Almost no cars meet that criterion. Most are nose heavy, because that’s where the engine is. That would tend to make them fall nose first. But they’re also not perfecly symmetrical aerodynamically. However, I’ve seen some cars dropped from airplanes, and they seemt to be reasonably stable when they fall. Often they dip back and forth like a leaf falling. So I think it’s possible they could have dropped it and have it land pretty much on its wheels.

“Vehicle shown with optional equipment. Rating achieved using premium fuel”

At the beginning of the commercial, it says
“Based on horizontal drop. Aerial sequence simulated.”

then
“Professional driver on closed course. Do not attempt.”

then the message above at the point of impact.

I contribute nothing except to note that:

1. The stunt is accomplished at the Inyokern Airport, a small airport located in the Indian Wells Valley, about 120 miles north of LA, at the East Base of the Sierra Nevada (the peaks of which you see in the background). It exists primarily to serve the Naval Weapons Air Station - China Lake, and the neighboring support community, Ridgecrest. The tall, pointed peak in the center of the background is Owens Peak, which stands about 8000 feet ASL.

2. I grew up in Ridgecrest, and know that scenery very well. Lots of car commercials get filmed there. This was one of the most innovative.

3. There is almost always a wind blowing down off the Sierras. There would be no way to do the trick for real.

Also by using the correct lens on the camera, it can make the two cars appear to be just this far apart, when in fact they are 100 feet or more apart.

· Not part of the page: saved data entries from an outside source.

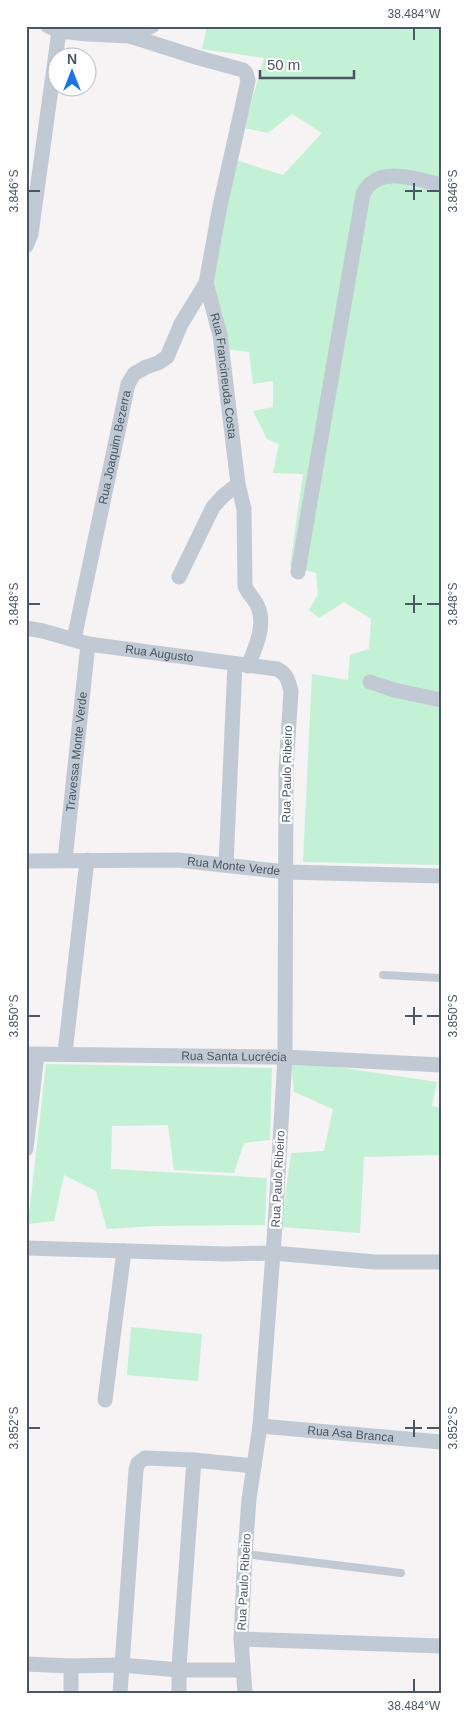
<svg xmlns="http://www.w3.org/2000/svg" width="467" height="1719" font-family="Arial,sans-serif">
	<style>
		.green { fill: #c3f1d5 }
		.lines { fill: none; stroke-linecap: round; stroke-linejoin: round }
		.lane { stroke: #c1cad2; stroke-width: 8 }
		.street { stroke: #c1cad2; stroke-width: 15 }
		.ticks { fill: none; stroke: #4a5661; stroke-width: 2 }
		.labels { text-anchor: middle; stroke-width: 4.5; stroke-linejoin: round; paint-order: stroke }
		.street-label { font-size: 12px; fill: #4a5661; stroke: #fff }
		.neatline { fill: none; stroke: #4a5661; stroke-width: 2 }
		.ticks-label { font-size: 12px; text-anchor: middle; fill: #4a5661 }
	</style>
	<rect width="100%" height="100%" fill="#f5f3f3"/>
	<g class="green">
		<polygon points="207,26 441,26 441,865 303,862 312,674 348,680 350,655 369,649 371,619 344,602 319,618 309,610 318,594 316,573 290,566 303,474 273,473 279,444 267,439 253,411 273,407 273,381 253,384 249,352 225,349 210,282 236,160 283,175 322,133 292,114 268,133 244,128 264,58 202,49"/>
		<polygon points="291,1060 437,1082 432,1106 441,1108 441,1155 364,1157 360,1233 281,1227 291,1153 324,1151 333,1109 294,1092"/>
		<polygon points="46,1064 272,1068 270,1140 244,1143 234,1173 174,1170 168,1125 112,1126 111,1169 267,1178 265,1225 155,1226 107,1229 96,1191 64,1175 54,1221 28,1224"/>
		<polygon points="131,1327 202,1334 198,1381 127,1375"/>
	</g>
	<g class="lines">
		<g class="lane">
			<polyline points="383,975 441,978"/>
			<polyline points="245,1554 401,1573"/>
		</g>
		<g class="street">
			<path id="s1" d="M48,26L59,31L88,34L130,36L199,58L243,70L246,73L248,81L220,206L206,283L220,335L238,484L244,509L245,586C248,594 255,599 258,607C266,625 255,649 248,666"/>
			<polyline points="130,36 152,26"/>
			<polyline points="26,246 31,234 59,31"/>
			<path d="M298,572L363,194C377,164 417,179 441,185"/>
			<polyline points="179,577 213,507 223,496 238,484"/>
			<path id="s2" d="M26,628L43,631L88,644L277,669C287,674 288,680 291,691L286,770L285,1057L275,1226L260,1426L249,1499L245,1554L241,1639L245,1693"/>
			<path id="s3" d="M74,639L128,384L134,374L146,367L158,363L167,357L181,324L206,283"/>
			<polyline points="370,682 394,690 441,700"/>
			<path id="s4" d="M65,860L88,644"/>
			<path id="s5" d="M26,861L178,860L286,872L441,876"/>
			<polyline points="226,865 235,664"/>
			<polyline points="65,1053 87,860"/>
			<path id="s6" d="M26,1054L285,1057L441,1065"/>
			<polyline points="26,1149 37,1055"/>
			<polyline points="26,1248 227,1254 273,1253 375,1262 441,1262"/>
			<polyline points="105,1400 124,1251"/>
			<path id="s7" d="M260,1426L441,1442"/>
			<polyline points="241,1639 441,1646"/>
			<polyline points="26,1664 71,1666 121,1665 179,1670 243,1670"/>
			<polyline points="71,1693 71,1666"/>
			<polyline points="120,1693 136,1470 138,1463 145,1458 194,1460 254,1466"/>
			<polyline points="179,1693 179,1666 194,1460"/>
		</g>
	</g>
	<path class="ticks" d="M414,28V40M414,183V200M28,191H40M405,191H422M427,191H440M414,595V613M28,604H40M405,604H422M427,604H440M414,1007V1025M28,1016H40M405,1016H422M427,1016H440M414,1420V1437M28,1428H40M405,1428H422M427,1428H440M414,1679V1692"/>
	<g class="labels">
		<g class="street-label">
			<text dy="4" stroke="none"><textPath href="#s1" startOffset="515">Rua Francineuda Costa</textPath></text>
			<text dy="4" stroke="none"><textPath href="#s3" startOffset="196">Rua Joaquim Bezerra</textPath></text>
			<text dy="4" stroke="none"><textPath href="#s2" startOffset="136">Rua Augusto</textPath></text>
			<text dy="4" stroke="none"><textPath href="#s4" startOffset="109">Travessa Monte Verde</textPath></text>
			<text transform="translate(287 774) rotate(-89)" y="4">Rua Paulo Ribeiro</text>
			<text dy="4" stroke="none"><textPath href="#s5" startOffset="208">Rua Monte Verde</textPath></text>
			<text dy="4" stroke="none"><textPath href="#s6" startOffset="208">Rua Santa Lucrécia</textPath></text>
			<text transform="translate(278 1179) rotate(-87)" y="4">Rua Paulo Ribeiro</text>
			<text dy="4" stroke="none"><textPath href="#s7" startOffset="91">Rua Asa Branca</textPath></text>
			<text transform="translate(244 1582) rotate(-87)" y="4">Rua Paulo Ribeiro</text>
		</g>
	</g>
	<rect width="467" height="1719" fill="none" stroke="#ffffff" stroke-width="55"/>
	<g transform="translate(72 72)"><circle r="24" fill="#ffffff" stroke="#b7bbc0"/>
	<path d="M0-4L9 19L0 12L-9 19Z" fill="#1a73e8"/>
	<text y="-8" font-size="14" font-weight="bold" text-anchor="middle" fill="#4a5661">N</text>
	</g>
	<path d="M260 70v8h94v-8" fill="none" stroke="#4a5661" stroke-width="2.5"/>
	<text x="267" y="70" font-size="15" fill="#4a5661" stroke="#ffffff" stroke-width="4" paint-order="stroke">50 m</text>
	<rect x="28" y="28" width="412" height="1664" class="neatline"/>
	<g class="ticks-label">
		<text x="414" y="18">38.484°W</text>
		<text transform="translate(14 191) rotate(-90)" y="4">3.846°S</text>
		<text transform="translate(453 191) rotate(-90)" y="4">3.846°S</text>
		<text transform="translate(14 604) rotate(-90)" y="4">3.848°S</text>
		<text transform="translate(453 604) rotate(-90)" y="4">3.848°S</text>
		<text transform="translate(14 1016) rotate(-90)" y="4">3.850°S</text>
		<text transform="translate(453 1016) rotate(-90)" y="4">3.850°S</text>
		<text transform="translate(14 1428) rotate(-90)" y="4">3.852°S</text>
		<text transform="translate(453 1428) rotate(-90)" y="4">3.852°S</text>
		<text x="414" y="1710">38.484°W</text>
	</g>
</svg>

Wait, I need this established:

Was, or was not, a Lexus actually dropped from a helicopter and smashed to smithereens in the making of this commercial?

I think the important thing is that it is plausible. That the time it would take for the car to run that distance at top speed is less than what it would take it to free fall that same distance.

I very much doubt that it was actually done as shown for all the reasons already explained.

Did they drop a car from that height to measure the free fall time? Why not? The mythbusters have done it a couple times and their budget is certainly less than that of Toyota.

Did Toyota actually drop a car from the helicopter? I’m not sure, but I can tell you that cars/trucks + aircraft seem to have some odd fancination for ad guys.
MG dropped an MGB on a pallet with a parachute for a TV ad. There was a great picture in Car and Driver of the take where the chute did not open. It was not a very tall car.
Ford did a Ranger truck ad where they pushed a Ranger out of an airplane, with a group of skydivers. Somewhere at home I have a video tape of the first two attempts. The chutes did not deploy and both trucks went kersplat.* Ever seen a 1 foot tall pickup?
Recently there was a Land Rover ad where they loaded a Land Rover into an airplane and used the Rover’s navigation system to navigate the airplane.

*FTR and it might make a difference in your calculations, the Ford Ranger had a tiny drouge chute open. This stabilized the truck in a slight nose down attitude. It fell at the same speed the skydivers did when they were in the typical arms and legs spread position. Isn’t that about 125 MPH?

I noticed when I saw this commercial during the football games yesterday (the single commercial that wasn’t the rock-em-sock-em robots commercial) that there was fine print at the bottom of the ad saying something to the effect that the “falling car is simulated”. So, no, they did not.